Le Conseil d’État, quant à lui, se reconnait compétant pour examiner la conformité avec un traité du contenu de la loi, mais non pour juger alors ce qui relève de la procédure d’adoption de la loi. L’absence de consultation des régions n’est donc pas de son ressort, car, pour lui, « si, en vertu des dispositions de l’article 55 de la Constitution, le juge devant lequel un acte administratif est contesté au motif que les dispositions législatives dont il fait application sont contraires à une norme juridique contenue dans un traité ou un accord régulièrement introduit dans l’ordre juridique interne est habilité à écarter l’application de celles-ci, il ne peut être utilement saisi d’un moyen tiré de ce que la procédure d’adoption de la loi n’aurait pas été conforme aux stipulations d’un tel traité ou accord. »4 Ainsi, le droit est formellement reconnu, mais, en l’occurrence, les autorités juridiques françaises considèrent ne pas être en mesure de contraindre à son respect.

En définitive, il existe une pluralité de pratiques allant à l’encontre de l’identité des territoires, et peu importe à l’État français leur conformité au droit. En Nouvelle-Calédonie, il était question de neutraliser les identités par des déplacements de populations, et les autochtones ont ainsi été rendus minoritaires sur leur propre territoire ; s’agissant d’un territoire isolé, il était, en effet, difficile de jouer sur un découpage territorial. À l’opposé, en métropole, en 2016 plus encore que lors des divers découpages régionaux précédents, les nouvelles régions tendaient à couper les populations de leur identité en effaçant administrativement les territoires qui leur sont propres.

Aujourd’hui encore, même si ce n’est pas l’unique raison, il est difficile de ne pas voir dans le refus systématique d’organiser la réunification de la Bretagne, la crainte de voir des revendications identitaires ou linguistiques, abusivement assimilées au séparatisme, prendre de l’ampleur. Ainsi, en dépit de l’article 5 de la Charte européenne de l’autonomie locale, la France, d’un côté, refuse d’accorder une consultation en vue d’un redécoupage régional lorsque ce dernier est demandé, et, de l’autre, impose un redécoupage sans consultation, alors qu’elle est pourtant tenue d’en organiser une.

Cette négation du fait identitaire a malheureusement un impact négatif sur l’économie. Car il n’y a pas de hasard à ce que les régions ayant un réel poids économique en Europe soient des régions dont l’identité est fortement maquée. Ces régions savent, en effet, s’appuyer sur leur identité pour développer leur économie.
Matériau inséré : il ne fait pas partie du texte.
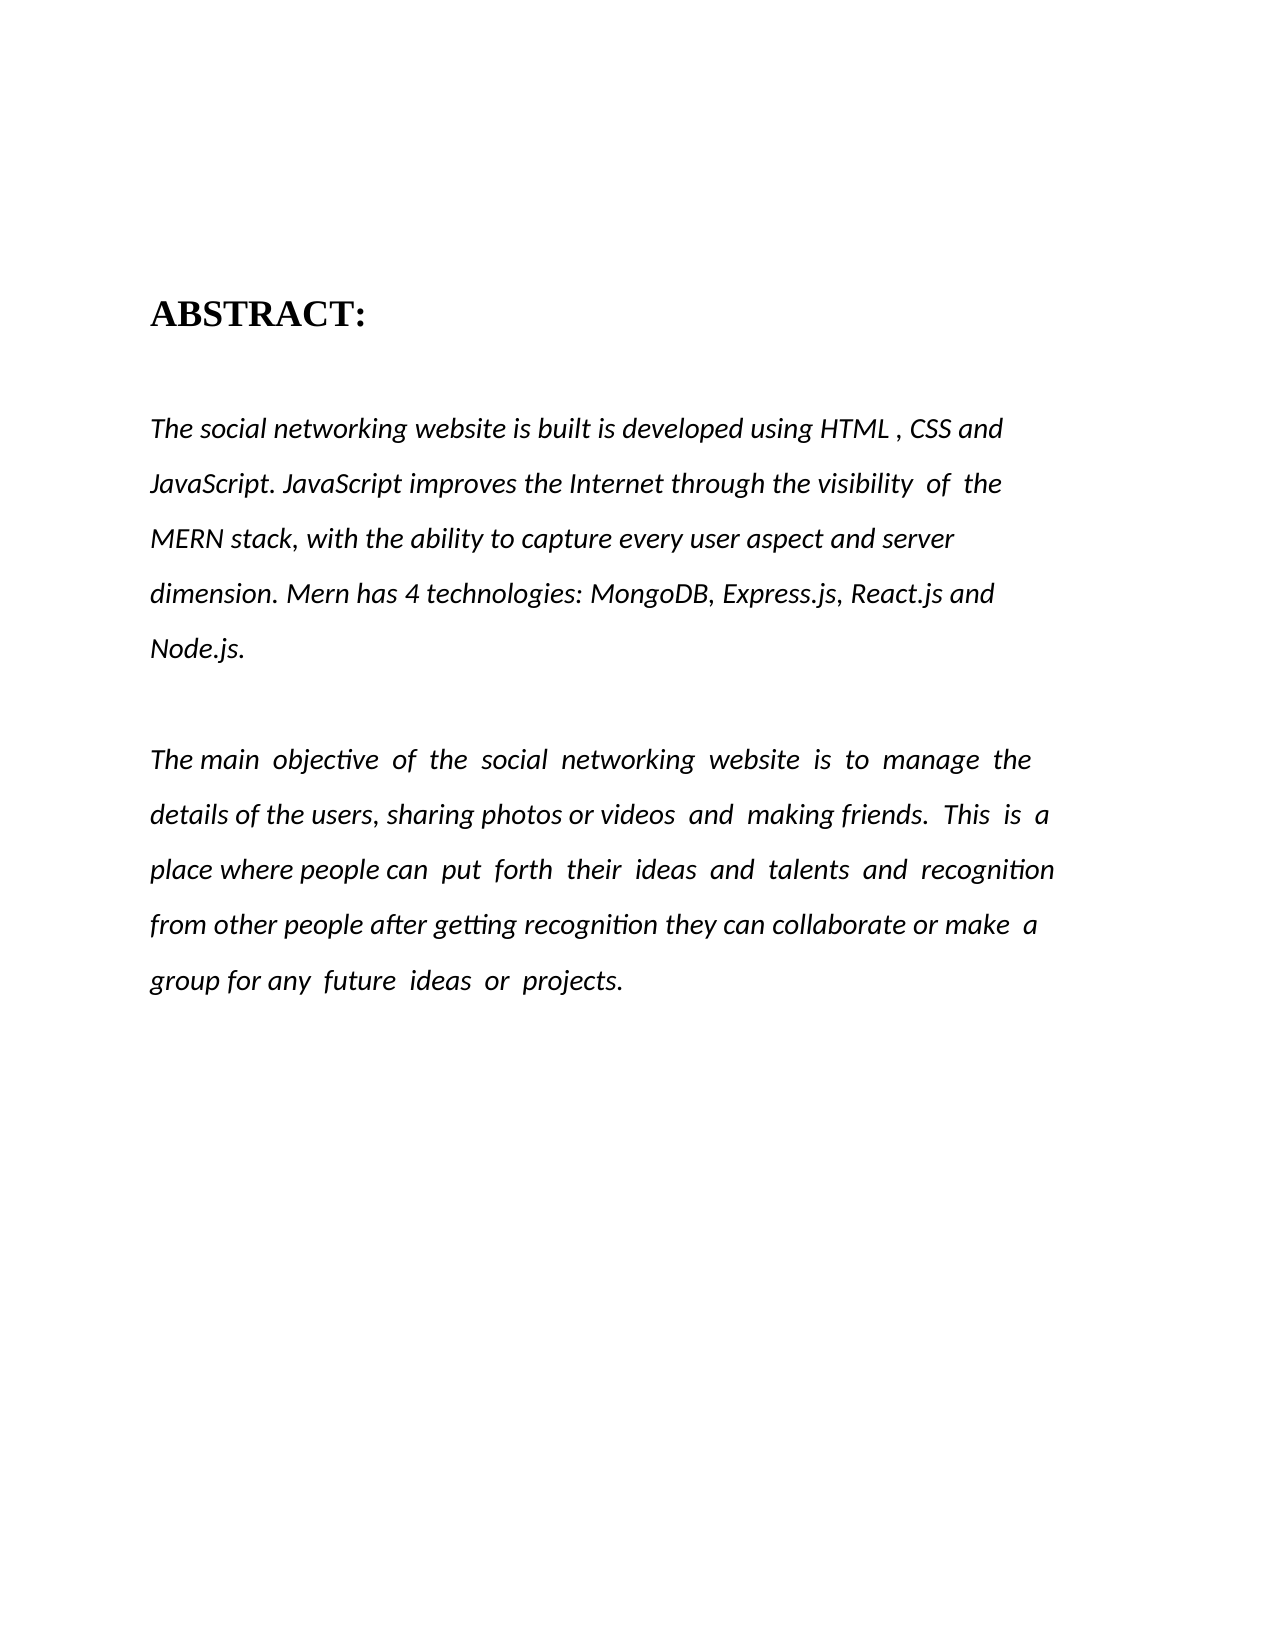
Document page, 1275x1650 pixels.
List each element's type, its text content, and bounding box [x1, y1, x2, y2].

L’identité d’une région est ainsi un ressort économique et un atout pour son développement.

Par ailleurs, quelle lisibilité peut avoir une région « Grand Est » ? Quelle indication d’origine livre-t-elle en dehors de point de vue de la capitale ? Comment un Allemand, un Suisse, un Italien, un Autrichien ou n’importe quel citoyen d’Europe de l’Est peut-il identifier la provenance d’un produit ou un service se rapportant à une collectivité ainsi nommée ? Et quel attachement peut avoir un Poitevin à une région « Nouvelle-Aquitaine » dont le nom fait abstraction de son territoire ? Pense-t-on réellement qu’il sera ainsi incité à s’inverstir pour une telle région ? Mais toutes ces questions ont bien peu de chance d’émouvoir le pouvoir central, qui au vu du faible budget octroyés aux régions, semble surtout craindre qu’un développement économique régional porte ombrage à la suprématie du grand Paris.
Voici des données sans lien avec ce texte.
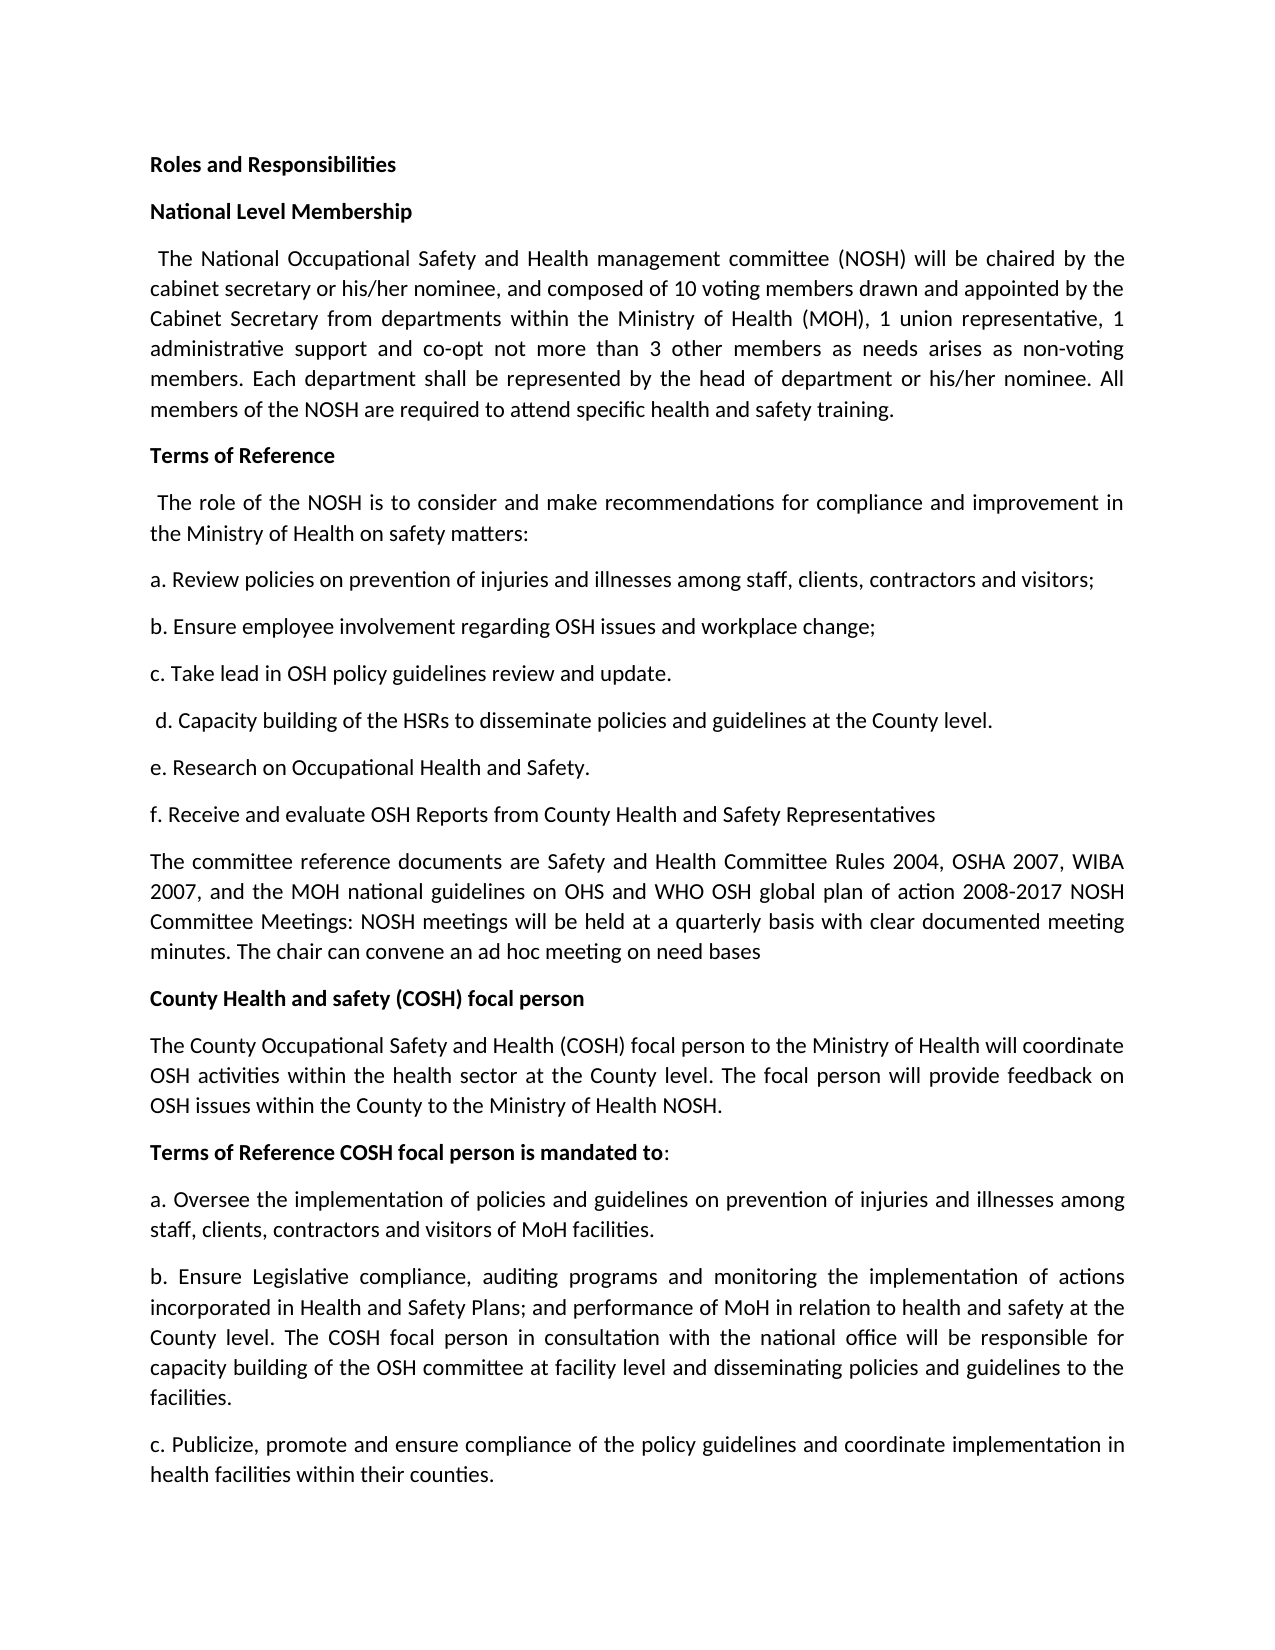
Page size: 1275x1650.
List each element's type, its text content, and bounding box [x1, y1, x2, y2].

text The role of the NOSH is to consider and make recommendations for compliance and improvement in the Ministry of Health on safety matters: [150, 488, 1125, 547]
text e. Research on Occupational Health and Safety. [150, 753, 1125, 781]
text The committee reference documents are Safety and Health Committee Rules 2004, OSHA 2007, WIBA 2007, and the MOH national guidelines on OHS and WHO OSH global plan of action 2008-2017 NOSH Committee Meetings: NOSH meetings will be held at a quarterly basis with clear documented meeting minutes. The chair can convene an ad hoc meeting on need bases [150, 847, 1125, 966]
text c. Publicize, promote and ensure compliance of the policy guidelines and coordinate implementation in health facilities within their counties. [150, 1430, 1125, 1488]
text The National Occupational Safety and Health management committee (NOSH) will be chaired by the cabinet secretary or his/her nominee, and composed of 10 voting members drawn and appointed by the Cabinet Secretary from departments within the Ministry of Health (MOH), 1 union representative, 1 administrative support and co-opt not more than 3 other members as needs arises as non-voting members. Each department shall be represented by the head of department or his/her nominee. All members of the NOSH are required to attend specific health and safety training. [150, 244, 1125, 423]
text a. Oversee the implementation of policies and guidelines on prevention of injuries and illnesses among staff, clients, contractors and visitors of MoH facilities. [150, 1185, 1125, 1244]
text County Health and safety (COSH) focal person [150, 984, 1125, 1012]
text The County Occupational Safety and Health (COSH) focal person to the Ministry of Health will coordinate OSH activities within the health sector at the County level. The focal person will provide feedback on OSH issues within the County to the Ministry of Health NOSH. [150, 1031, 1125, 1120]
text Terms of Reference [150, 442, 1125, 470]
text Roles and Responsibilities [150, 150, 1125, 178]
text Terms of Reference COSH focal person is mandated to: [150, 1138, 1125, 1167]
text b. Ensure employee involvement regarding OSH issues and workplace change; [150, 612, 1125, 641]
text National Level Membership [150, 197, 1125, 225]
text b. Ensure Legislative compliance, auditing programs and monitoring the implementation of actions incorporated in Health and Safety Plans; and performance of MoH in relation to health and safety at the County level. The COSH focal person in consultation with the national office will be responsible for capacity building of the OSH committee at facility level and disseminating policies and guidelines to the facilities. [150, 1262, 1125, 1411]
text a. Review policies on prevention of injuries and illnesses among staff, clients, contractors and visitors; [150, 566, 1125, 594]
text c. Take lead in OSH policy guidelines review and update. [150, 659, 1125, 687]
text f. Receive and evaluate OSH Reports from County Health and Safety Representatives [150, 800, 1125, 828]
text d. Capacity building of the HSRs to disseminate policies and guidelines at the County level. [150, 706, 1125, 734]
Le raisonnement est d’ailleurs similaire au sujet des langues. Le développement des langues autochtones reste perçue comme une menace pour le français, alors que ce sont, au contraire, ces langues qui sont menacées par une politique favorisant ce dernier à leur détriment. Aussi, elles continuent inexorablement de reculer devant lui. Et la préservation des langues autochtones est rendue d’autant plus ardue que le cadre régional nie l’identité à laquelle elles sont liées.

Notes :

  1. Gabriel, Claude ; Kermel Vincent : 1985. Nouvelle-Calédonie La révolte kanake. La Brèche.
  2. Charte européenne de l’autonomie locale, par le Conseil de l’Europe.
  3. Décision no 2014-709 DC du 15 janvier 2015, par le Conseil constitutionnel.
  4. Conseil d’État, 3ème / 8ème SSR, 27/10/2015, 393026, Publié au recueil Lebon.